▸ **Work instruction**:
Reproduce exactly only the lines from the line that holds "thumb mcp: (384, 289)" to the line that holds "index dip: (271, 167)", inclusive, in the listing below, and please leave out every picture.
##############################
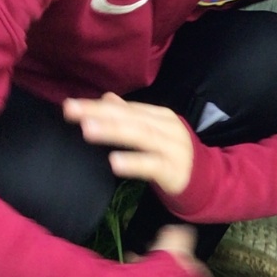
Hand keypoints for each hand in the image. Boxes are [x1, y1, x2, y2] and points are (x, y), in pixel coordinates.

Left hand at [63, 94, 193, 193]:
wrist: (206, 179)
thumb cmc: (172, 154)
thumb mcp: (153, 132)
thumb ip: (130, 116)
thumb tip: (106, 97)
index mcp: (160, 116)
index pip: (125, 108)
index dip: (98, 106)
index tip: (70, 105)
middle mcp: (167, 128)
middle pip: (131, 118)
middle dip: (100, 114)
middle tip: (71, 111)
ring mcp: (172, 148)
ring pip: (141, 136)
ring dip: (113, 131)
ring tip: (87, 130)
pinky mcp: (175, 171)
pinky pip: (152, 166)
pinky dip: (134, 163)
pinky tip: (114, 163)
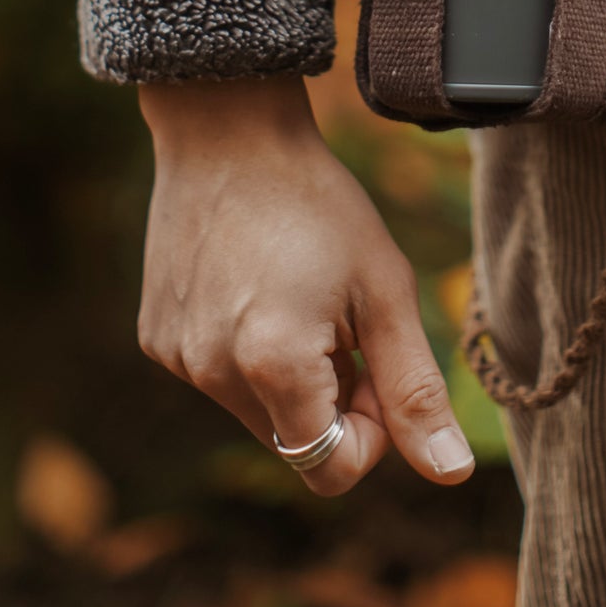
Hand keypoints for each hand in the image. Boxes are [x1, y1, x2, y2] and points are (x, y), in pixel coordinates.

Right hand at [136, 74, 474, 495]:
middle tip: (341, 319)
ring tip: (294, 292)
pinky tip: (252, 282)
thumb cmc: (320, 204)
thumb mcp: (384, 289)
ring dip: (288, 376)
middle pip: (294, 443)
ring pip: (257, 412)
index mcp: (273, 366)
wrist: (229, 132)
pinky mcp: (155, 337)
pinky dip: (245, 350)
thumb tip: (450, 474)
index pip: (333, 470)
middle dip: (330, 400)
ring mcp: (176, 358)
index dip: (370, 429)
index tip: (374, 362)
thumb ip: (415, 389)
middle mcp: (212, 374)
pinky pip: (218, 375)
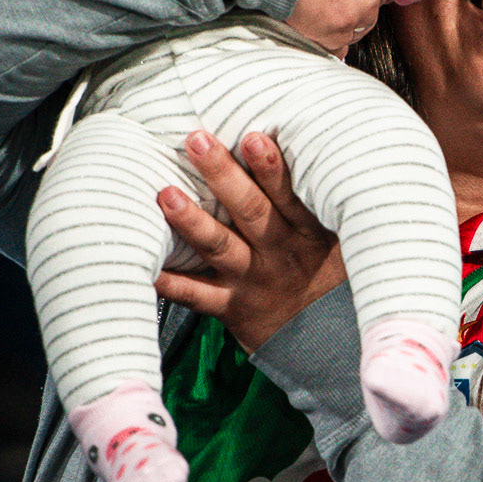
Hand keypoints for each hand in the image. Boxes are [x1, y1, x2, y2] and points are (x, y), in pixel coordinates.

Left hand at [153, 130, 346, 353]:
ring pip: (219, 246)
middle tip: (197, 141)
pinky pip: (194, 295)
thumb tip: (307, 141)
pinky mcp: (230, 306)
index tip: (253, 138)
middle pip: (249, 210)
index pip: (289, 195)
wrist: (325, 344)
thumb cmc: (325, 273)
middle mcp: (277, 253)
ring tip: (166, 194)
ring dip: (191, 220)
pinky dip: (168, 282)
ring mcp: (251, 280)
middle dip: (222, 174)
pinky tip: (145, 265)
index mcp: (306, 232)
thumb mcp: (337, 235)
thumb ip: (315, 198)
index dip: (271, 167)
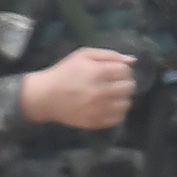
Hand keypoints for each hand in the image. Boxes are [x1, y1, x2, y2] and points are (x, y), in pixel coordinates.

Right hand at [17, 47, 138, 131]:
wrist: (45, 96)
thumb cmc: (64, 72)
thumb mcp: (83, 55)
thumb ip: (109, 55)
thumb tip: (132, 60)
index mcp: (97, 72)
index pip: (126, 71)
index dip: (122, 70)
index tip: (114, 72)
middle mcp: (101, 91)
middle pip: (130, 87)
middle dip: (124, 83)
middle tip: (113, 83)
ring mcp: (99, 109)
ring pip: (127, 103)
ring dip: (121, 98)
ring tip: (110, 95)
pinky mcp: (97, 122)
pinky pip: (119, 118)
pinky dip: (116, 112)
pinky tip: (106, 106)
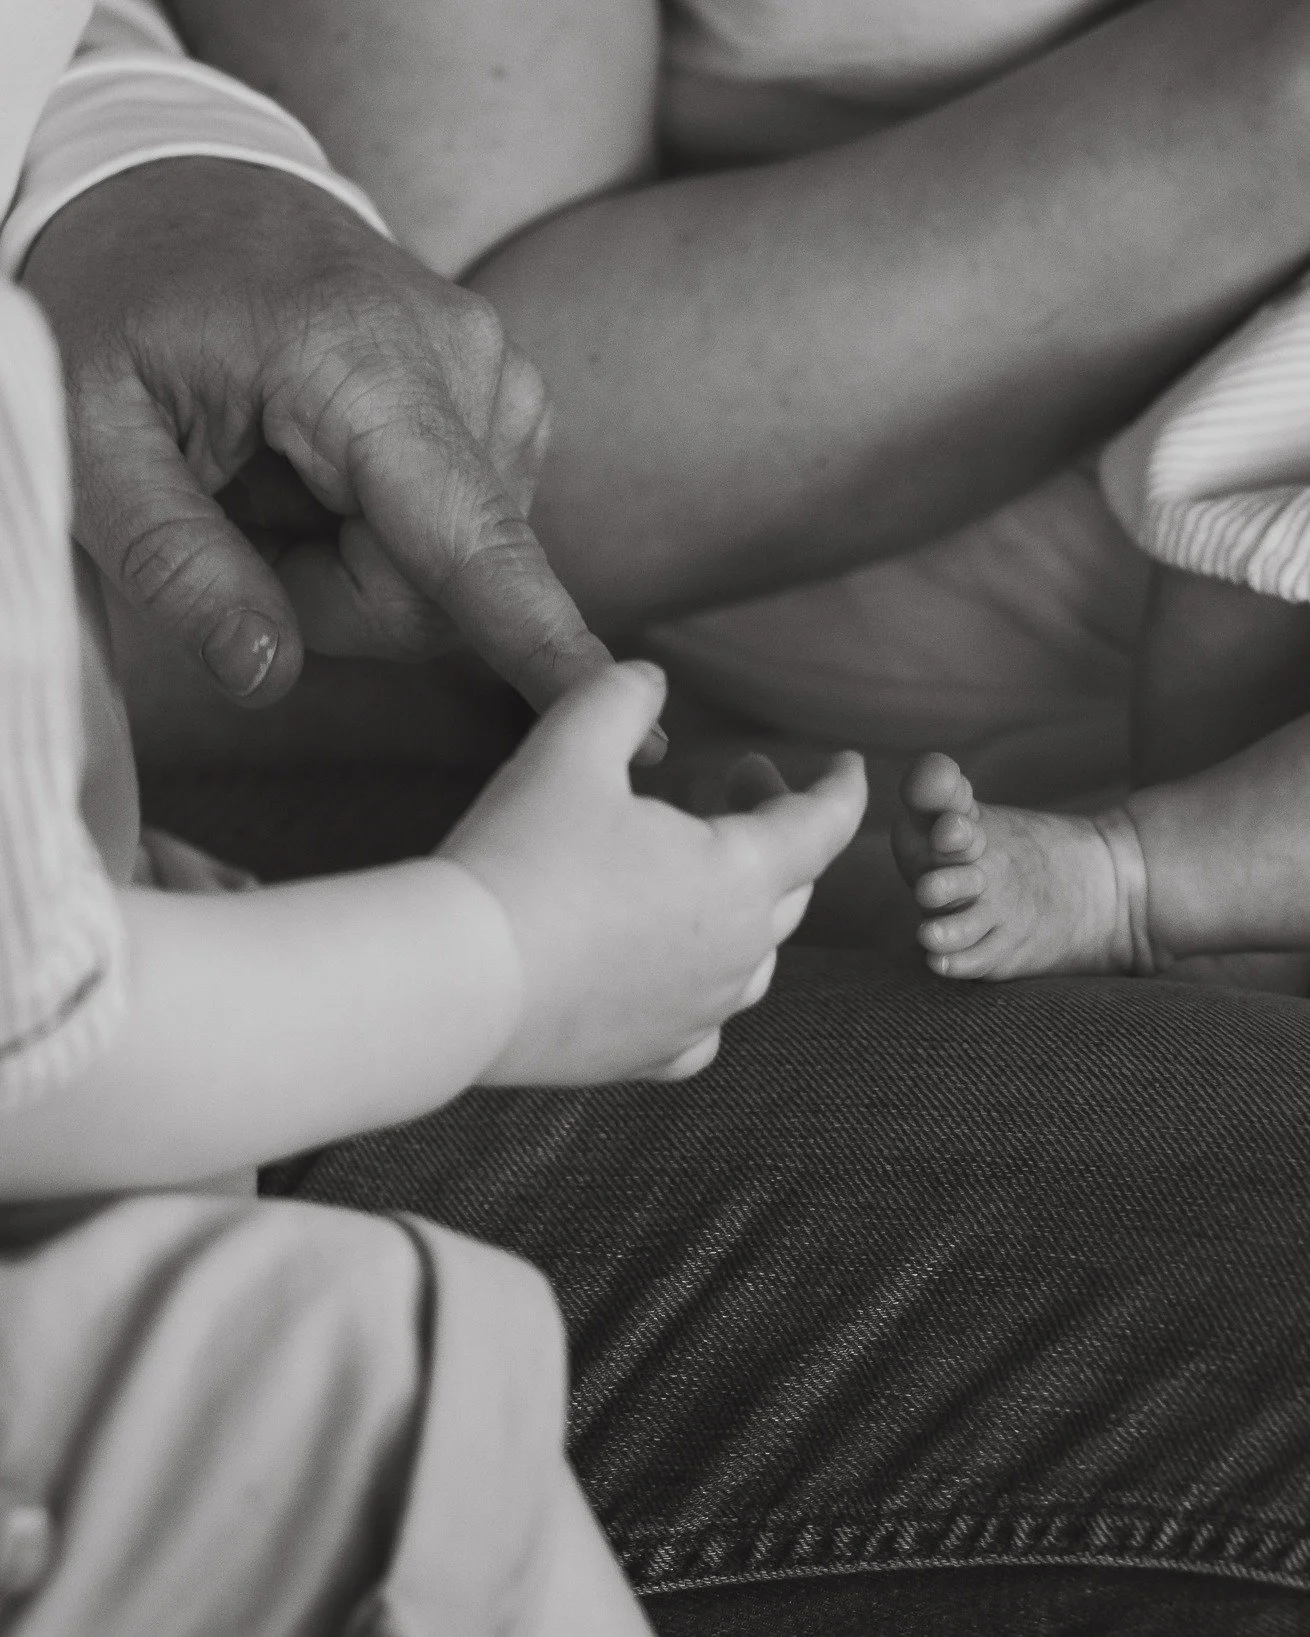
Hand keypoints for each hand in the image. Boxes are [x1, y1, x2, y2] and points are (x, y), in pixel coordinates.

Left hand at [21, 158, 618, 722]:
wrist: (184, 192)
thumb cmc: (122, 297)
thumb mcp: (86, 424)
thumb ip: (170, 561)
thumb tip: (267, 678)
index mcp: (359, 358)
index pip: (472, 542)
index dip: (544, 648)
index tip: (631, 725)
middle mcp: (469, 363)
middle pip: (443, 592)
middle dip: (333, 599)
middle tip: (236, 518)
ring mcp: (501, 380)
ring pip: (458, 575)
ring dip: (357, 566)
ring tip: (276, 472)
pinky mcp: (508, 403)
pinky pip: (467, 537)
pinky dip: (390, 534)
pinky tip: (328, 465)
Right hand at [440, 661, 866, 1084]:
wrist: (457, 981)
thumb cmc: (521, 855)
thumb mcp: (570, 742)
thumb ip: (622, 694)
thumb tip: (651, 678)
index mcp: (740, 875)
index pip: (823, 826)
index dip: (841, 788)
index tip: (851, 767)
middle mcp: (739, 955)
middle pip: (790, 885)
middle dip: (774, 826)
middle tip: (735, 783)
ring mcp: (700, 1014)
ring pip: (755, 957)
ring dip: (743, 904)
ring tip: (697, 866)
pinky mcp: (653, 1056)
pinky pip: (705, 1024)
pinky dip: (703, 987)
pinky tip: (672, 967)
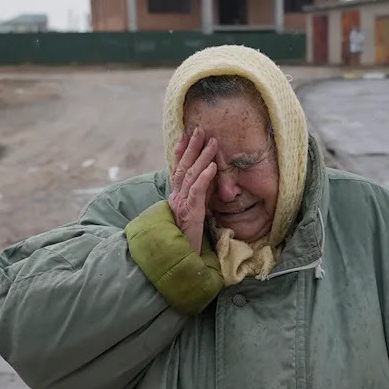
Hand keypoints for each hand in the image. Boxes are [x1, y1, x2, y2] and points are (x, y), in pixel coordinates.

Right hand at [169, 127, 217, 254]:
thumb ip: (196, 197)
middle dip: (192, 147)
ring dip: (202, 157)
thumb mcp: (193, 213)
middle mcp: (176, 198)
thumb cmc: (189, 239)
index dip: (182, 150)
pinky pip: (196, 192)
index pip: (178, 169)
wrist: (182, 259)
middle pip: (183, 167)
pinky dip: (204, 178)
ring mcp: (181, 205)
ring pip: (190, 176)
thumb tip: (206, 180)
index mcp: (176, 197)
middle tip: (199, 129)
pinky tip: (212, 167)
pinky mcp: (190, 214)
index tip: (187, 134)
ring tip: (211, 142)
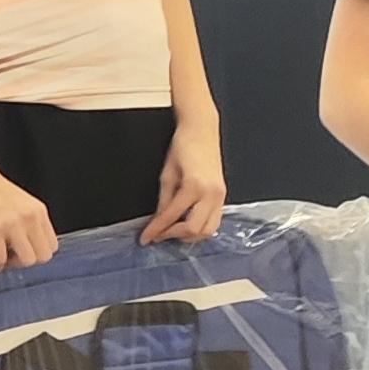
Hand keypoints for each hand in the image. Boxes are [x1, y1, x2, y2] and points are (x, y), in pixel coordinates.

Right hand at [0, 161, 57, 270]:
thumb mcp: (19, 202)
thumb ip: (27, 220)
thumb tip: (27, 244)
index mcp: (38, 210)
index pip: (52, 245)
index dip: (37, 254)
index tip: (23, 253)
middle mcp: (29, 217)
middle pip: (44, 256)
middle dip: (27, 262)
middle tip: (12, 259)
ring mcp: (12, 223)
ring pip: (27, 261)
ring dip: (13, 265)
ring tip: (2, 260)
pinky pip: (1, 257)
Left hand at [141, 121, 226, 244]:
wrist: (201, 131)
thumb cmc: (184, 146)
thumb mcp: (167, 174)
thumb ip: (164, 201)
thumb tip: (158, 220)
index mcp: (194, 186)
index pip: (171, 216)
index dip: (156, 230)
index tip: (146, 238)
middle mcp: (210, 194)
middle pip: (193, 230)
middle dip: (173, 235)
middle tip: (159, 234)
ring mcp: (220, 197)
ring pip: (207, 231)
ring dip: (189, 235)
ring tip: (173, 231)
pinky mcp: (223, 197)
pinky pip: (214, 221)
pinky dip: (201, 227)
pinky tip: (188, 223)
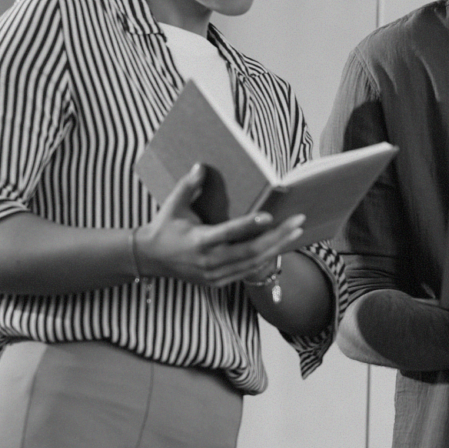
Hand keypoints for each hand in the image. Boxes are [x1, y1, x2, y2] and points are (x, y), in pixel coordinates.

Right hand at [135, 164, 303, 286]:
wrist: (151, 259)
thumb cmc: (164, 227)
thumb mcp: (172, 205)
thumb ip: (188, 186)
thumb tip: (201, 166)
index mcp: (198, 241)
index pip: (228, 233)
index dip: (249, 225)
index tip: (269, 216)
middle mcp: (209, 261)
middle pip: (250, 251)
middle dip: (277, 236)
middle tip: (298, 221)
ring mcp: (215, 274)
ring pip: (253, 262)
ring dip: (277, 247)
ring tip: (295, 230)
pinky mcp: (218, 281)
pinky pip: (247, 270)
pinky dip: (265, 257)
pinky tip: (280, 244)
##############################
▸ **Written solution**:
thumb mcp: (384, 289)
ring dip: (288, 376)
middle pip: (294, 443)
ring pip: (257, 412)
index mcp: (273, 366)
wrist: (229, 132)
pinky mcp: (155, 337)
pinky dip: (245, 350)
thumb tip: (450, 474)
index pip: (333, 470)
middle dip: (330, 400)
ring mcp: (176, 358)
index dip: (370, 429)
index tip: (374, 362)
thumb ip: (415, 389)
middle mcp: (212, 374)
pinky pip: (218, 375)
Hand keypoints for each hand in the image. Boxes are [x1, y1, x2, y2] and points are (x, y), in pixel coordinates.

Left hand at [153, 130, 346, 353]:
ring pip: (219, 246)
middle tip: (197, 141)
pinky pip: (194, 295)
thumb tip: (307, 141)
pinky mcp: (230, 306)
index tip: (253, 138)
middle pip: (249, 210)
index pip: (289, 195)
wrist: (325, 344)
thumb cmc: (325, 273)
middle mcp: (277, 253)
ring tip: (166, 194)
ring dip: (191, 220)
pinky dip: (168, 282)
ring mcp: (251, 280)
middle dip: (222, 174)
pinky tip: (145, 265)
index mcp: (306, 232)
thumb mcp: (337, 235)
thumb ip: (315, 198)
index dip: (271, 167)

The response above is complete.